KOMPAS.com - Ribuan jiwa yang tersebar di ratusan titik pengungsian di tiga kecamatan di Kabupaten Lumajang, Jawa Timur, kini sedang menanti relokasi rumah setelah tempat tinggal mereka musnah dilalap guguran awan panas Gunung Semeru pada akhir 2021 lalu.
Sejumlah keluarga pasrah dengan relokasi rumah yang masih pada tahap awal pembangunan hunian sementara atau huntara. Namun, ada pula yang menolak relokasi karena beragam alasan.
BNPB dan pakar vulkanologi, Surono, mengimbau agar pengungsi bersedia direlokasi karena area yang terdampak langsung erupsi Semeru akan terdampak lagi di masa depan
Menurut Surono, relokasi adalah hal yang krusial karena bencana alam yang menimbulkan korban jiwa dan berulang kali terjadi di Semeru dan wilayah rawan lainnya di Indonesia dipicu oleh pengelolaan tata ruang yang salah.
Sementara itu, pemerintah setempat tidak bisa memberi kepastian jadwal relokasi. Namun, yang pasti, menurut Plt. Kepala Pusat Data Informasi dan Komunikasi Kebencanaan BNPB Abdul Muhari, kebutuhan warga akan dipenuhi.
"Alhamdulillah, bantuan sembako banyak. Kalau ada bantuan uang dari donatur [kami pakai] untuk beli lauknya," kata Leni Marlina, warga Kecamatan Candipuro yang hingga saat ini rumahnya masih terendam lumpur vulkanik dan banjir.
Sementara, relokasi 2.000 rumah yang terdampak langsung guguran awan panas Semeru masih berada pada tahap awal pembangunan hunian sementara atau huntara.
Adapun hunian tetap atau huntap akan dibangun setelahnya. Namun, kepastian jadwal relokasi belum tersedia.
Baca juga: 8 Potongan Tubuh Korban Erupsi Gunung Semeru yang Sulit Teridentifikasi Dimakamkan
"Kalau timeline saat ini masih dimatangkan oleh pemerintah daerah karena [proyek] ini berjalan dilakukan oleh satgas transisi darurat terutama bupati," kata Abdul Muhari Plt. Kepala Pusat Data Informasi dan Komunikasi Kebencanaan BNPB kepada BBC News Indonesia lewat sambungan telepon.
"Tapi yang pasti secepatnya, karena kita tidak mengharapkan masyarakat yang terdampak, tinggal terlalu lama di pengungsian."

_Ketentuan Tugas_
Lanjutkan teks sumber di atas, yakni artikel tentang relokasi pengungsi erupsi Gunung Semeru, mulai dari setelah kalimat terakhirnya.

_Data Masukan_
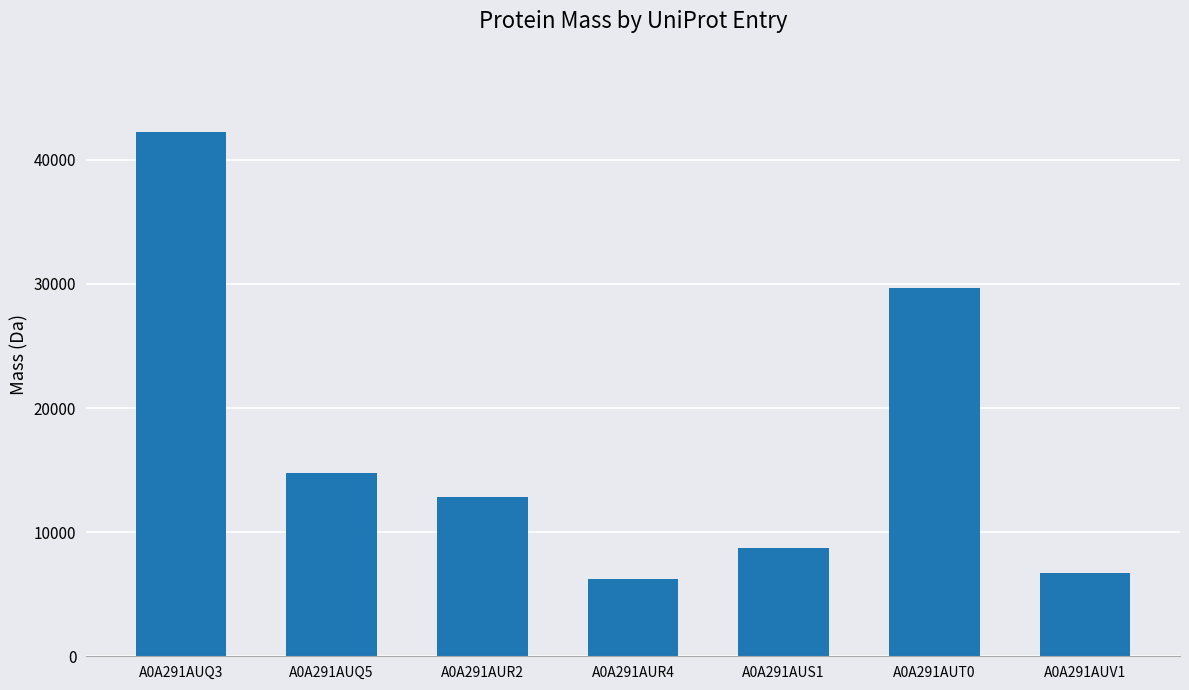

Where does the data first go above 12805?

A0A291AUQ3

_Hasil Tugas_
Di tengah penantian itu, Leni merasa beruntung. Ia beserta suami dan dua putrinya bisa menumpang di rumah salah seorang keluarga di Desa Jarit, Kecamatan Candipuro--tidak jauh dari titik-titik pengungsian yang tersebar di area itu.
Baca juga: Cerita Menegangkan Tim SAR Evakuasi 2 Kakek yang Terjebak Banjir Lahar Dingin Semeru
Ada pula pakaian sehari-hari yang ditumpuk begitu saja di sebuah sudut rumah. Itu semua adalah sebagian harta benda yang bisa diselamatkan dari rumah mereka di Dusun Kamar Kajang.
Rumah tersebut telah mereka tinggali selama setidaknya 11 tahun.
Tapi kini bangunan itu tidak hanya terendam lumpur vulkanik, tapi juga banjir akibat luapan Sungai Besuk Sat.
Baca juga: Cerita Menegangkan Tim SAR Evakuasi 2 Kakek yang Terjebak Banjir Lahar Dingin Semeru
Lumpur membuat sungai itu menjadi dangkal dan menutup saluran-saluran drainase. Hujan dengan intensitas tinggi yang turun hampir setiap hari akhirnya meluapkan air sungai dan merendam puluhan rumah.
Jika bantuan logistik dan dana tetap mengalir, Leni yakin keluarganya bisa bertahan setidaknya satu sampai dua bulan ke depan.
"[Saya khawatir] kemungkinan bantuan dari donatur mungkin akan selesai pada bulan ini," kata Leni mengungkapkan kegelisahannya. "Relawan-relawan juga sudah pulang," tambah dua.
Baca juga: Detik-detik Evakuasi Kakek Suara dan Buang yang Terjebak Lahar Hujan Gunung Semeru
Suami Leni, Agus Sutikno, biasa berprofesi sebagai supir. Namun di tengah ketidakpastian saat ini, ia belum bisa kembali mencari nafkah.
Ia berharap besar bisa melanjutkan hidupnya saat ia dan keluarga menempati rumah di lahan relokasi nanti.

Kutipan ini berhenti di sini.